> [WHAT THE TASK ASKS] Retype the lines of the items from the first line through the line containing "Erwachsenenhotels auf Kreta", inclusive, with no changes.

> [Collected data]

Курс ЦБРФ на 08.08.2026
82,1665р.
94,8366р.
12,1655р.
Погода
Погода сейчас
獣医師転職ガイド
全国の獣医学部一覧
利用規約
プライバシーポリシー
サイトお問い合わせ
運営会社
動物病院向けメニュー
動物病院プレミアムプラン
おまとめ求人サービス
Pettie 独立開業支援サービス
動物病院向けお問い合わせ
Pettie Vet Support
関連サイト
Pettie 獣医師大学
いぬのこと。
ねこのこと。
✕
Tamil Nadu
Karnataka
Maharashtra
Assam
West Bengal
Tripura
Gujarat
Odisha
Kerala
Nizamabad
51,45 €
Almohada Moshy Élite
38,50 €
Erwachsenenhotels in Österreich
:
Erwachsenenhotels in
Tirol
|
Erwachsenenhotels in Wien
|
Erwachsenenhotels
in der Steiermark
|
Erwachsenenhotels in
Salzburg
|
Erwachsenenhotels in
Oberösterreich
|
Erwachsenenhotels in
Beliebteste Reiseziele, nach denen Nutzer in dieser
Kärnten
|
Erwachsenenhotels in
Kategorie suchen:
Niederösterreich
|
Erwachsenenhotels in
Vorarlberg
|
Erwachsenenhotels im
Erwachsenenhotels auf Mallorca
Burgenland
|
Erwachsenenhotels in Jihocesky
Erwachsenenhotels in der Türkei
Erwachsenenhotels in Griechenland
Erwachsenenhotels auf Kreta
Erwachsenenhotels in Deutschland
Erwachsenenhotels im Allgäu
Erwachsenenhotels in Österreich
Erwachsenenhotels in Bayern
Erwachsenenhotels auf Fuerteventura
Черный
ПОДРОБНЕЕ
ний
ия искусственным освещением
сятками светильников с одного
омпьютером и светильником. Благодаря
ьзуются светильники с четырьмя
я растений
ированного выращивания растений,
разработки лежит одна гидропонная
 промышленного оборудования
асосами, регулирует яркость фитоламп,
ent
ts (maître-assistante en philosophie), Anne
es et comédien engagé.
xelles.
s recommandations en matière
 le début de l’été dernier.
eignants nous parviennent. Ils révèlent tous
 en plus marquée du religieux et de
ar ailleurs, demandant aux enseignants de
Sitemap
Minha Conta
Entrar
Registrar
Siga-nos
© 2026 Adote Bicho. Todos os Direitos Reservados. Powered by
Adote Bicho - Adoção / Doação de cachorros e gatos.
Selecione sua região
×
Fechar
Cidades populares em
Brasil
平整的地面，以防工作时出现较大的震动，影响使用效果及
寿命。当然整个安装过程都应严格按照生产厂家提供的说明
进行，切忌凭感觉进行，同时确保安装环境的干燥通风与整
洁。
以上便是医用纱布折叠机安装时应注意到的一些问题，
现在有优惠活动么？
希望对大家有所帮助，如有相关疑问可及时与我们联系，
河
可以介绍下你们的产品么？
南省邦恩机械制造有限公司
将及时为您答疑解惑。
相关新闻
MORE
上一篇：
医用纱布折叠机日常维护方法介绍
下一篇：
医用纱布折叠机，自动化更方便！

> [EXERCISE OUTPUT]
Курс ЦБРФ на 08.08.2026
82,1665р.
94,8366р.
12,1655р.
Погода
Погода сейчас
獣医師転職ガイド
全国の獣医学部一覧
利用規約
プライバシーポリシー
サイトお問い合わせ
運営会社
動物病院向けメニュー
動物病院プレミアムプラン
おまとめ求人サービス
Pettie 独立開業支援サービス
動物病院向けお問い合わせ
Pettie Vet Support
関連サイト
Pettie 獣医師大学
いぬのこと。
ねこのこと。
✕
Tamil Nadu
Karnataka
Maharashtra
Assam
West Bengal
Tripura
Gujarat
Odisha
Kerala
Nizamabad
51,45 €
Almohada Moshy Élite
38,50 €
Erwachsenenhotels in Österreich
:
Erwachsenenhotels in
Tirol
|
Erwachsenenhotels in Wien
|
Erwachsenenhotels
in der Steiermark
|
Erwachsenenhotels in
Salzburg
|
Erwachsenenhotels in
Oberösterreich
|
Erwachsenenhotels in
Beliebteste Reiseziele, nach denen Nutzer in dieser
Kärnten
|
Erwachsenenhotels in
Kategorie suchen:
Niederösterreich
|
Erwachsenenhotels in
Vorarlberg
|
Erwachsenenhotels im
Erwachsenenhotels auf Mallorca
Burgenland
|
Erwachsenenhotels in Jihocesky
Erwachsenenhotels in der Türkei
Erwachsenenhotels in Griechenland
Erwachsenenhotels auf Kreta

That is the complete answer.